# 3D print it!



## Remus (Feb 10, 2011)

In a different thread Oly tells of a break-in which damaged his window catches. Sorry Oly, I can't help other than to sympathise but it occurred to me that someone with a 3D printer could easily make small parts like this. 

All I know of these printers is what I've read in the media but given the proliferation, and flimsiness, of plastic fittings in motorhomes and caravans I think there's a real opportunity for someone. 

We've all heard the tales of how difficult it is to source some parts with ridiculous waiting times and, sometimes, outrageous prices charged. Could printing them be the answer?

Your thoughts please.


----------



## cabby (May 14, 2005)

can we have clarification.

cabby


----------



## commuter (Jul 13, 2011)

try looking at this






or


----------



## Mark993 (Jul 1, 2007)

This is a really good idea - but we'd still need a network of people with 3d printers who could help out by printing the object you need in the location you need - and, of course, for the original manufacturer to make the drawings available (so see this as an opportunity rather than a risk to their money grabbing nature )


----------



## inthezone (Oct 8, 2012)

*3D Printing*

Hi 
This is a subject that I do actually know a lot about as it's my profession, that is to say I am in charge of a rapid prototyping and additive manufacturing department for one of the UK formula one teams.
3D printing is a term used to cover a wide range of technologies which use layer (additive) techniques to "Build or Grow" a part.

**DIRECTIVE 1**: How would you render this sentence from the forum thread in Spanish: "We've all heard the tales of how difficult it is to source some parts with ridiculous waiting times and, sometimes, outrageous prices charged."?

**RECORDS SHOWN**:
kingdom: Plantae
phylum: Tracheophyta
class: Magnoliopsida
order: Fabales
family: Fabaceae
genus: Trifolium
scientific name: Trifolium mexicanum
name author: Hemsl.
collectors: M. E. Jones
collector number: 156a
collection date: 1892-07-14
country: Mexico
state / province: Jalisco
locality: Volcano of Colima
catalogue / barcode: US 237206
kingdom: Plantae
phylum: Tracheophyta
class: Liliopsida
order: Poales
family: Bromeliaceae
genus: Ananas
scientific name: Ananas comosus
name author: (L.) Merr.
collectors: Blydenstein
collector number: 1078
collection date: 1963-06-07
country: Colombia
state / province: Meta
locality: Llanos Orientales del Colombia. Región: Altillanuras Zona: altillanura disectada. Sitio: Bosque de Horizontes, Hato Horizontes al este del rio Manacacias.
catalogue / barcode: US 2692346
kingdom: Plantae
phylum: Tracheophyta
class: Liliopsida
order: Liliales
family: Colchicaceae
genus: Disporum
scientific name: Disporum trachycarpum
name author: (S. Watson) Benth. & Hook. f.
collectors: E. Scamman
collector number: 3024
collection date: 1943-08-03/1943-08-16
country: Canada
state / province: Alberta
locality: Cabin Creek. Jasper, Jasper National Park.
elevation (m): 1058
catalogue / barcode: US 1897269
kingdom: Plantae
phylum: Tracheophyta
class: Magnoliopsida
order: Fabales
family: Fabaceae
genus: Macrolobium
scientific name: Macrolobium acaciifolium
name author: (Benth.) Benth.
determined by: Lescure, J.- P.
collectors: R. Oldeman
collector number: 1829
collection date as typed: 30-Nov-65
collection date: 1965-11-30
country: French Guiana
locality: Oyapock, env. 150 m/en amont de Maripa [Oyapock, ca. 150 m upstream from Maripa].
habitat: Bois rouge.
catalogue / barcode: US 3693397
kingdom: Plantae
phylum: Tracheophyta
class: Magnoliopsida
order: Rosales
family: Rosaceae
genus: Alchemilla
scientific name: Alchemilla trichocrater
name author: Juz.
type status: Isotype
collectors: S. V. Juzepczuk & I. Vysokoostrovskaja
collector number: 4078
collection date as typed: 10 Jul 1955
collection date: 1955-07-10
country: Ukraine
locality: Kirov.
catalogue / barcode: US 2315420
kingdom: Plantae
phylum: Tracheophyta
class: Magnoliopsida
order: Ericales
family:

**DIRECTIVE 2**: Can you arrange the records, from the line with "collection date: 1955-07-10" through the end of the records, as a Markdown table with the columns Number and Record line, leaving out any blank lines?

**FULL OUTPUT 1**: Todos hemos oído las historias de lo difícil que es conseguir algunas piezas, con tiempos de espera ridículos y, a veces, precios escandalosos.

**FULL OUTPUT 2**:
| Number | Record line |
|---|---|
| 1 | collection date: 1955-07-10 |
| 2 | country: Ukraine |
| 3 | locality: Kirov. |
| 4 | catalogue / barcode: US 2315420 |
| 5 | kingdom: Plantae |
| 6 | phylum: Tracheophyta |
| 7 | class: Magnoliopsida |
| 8 | order: Ericales |
| 9 | family: |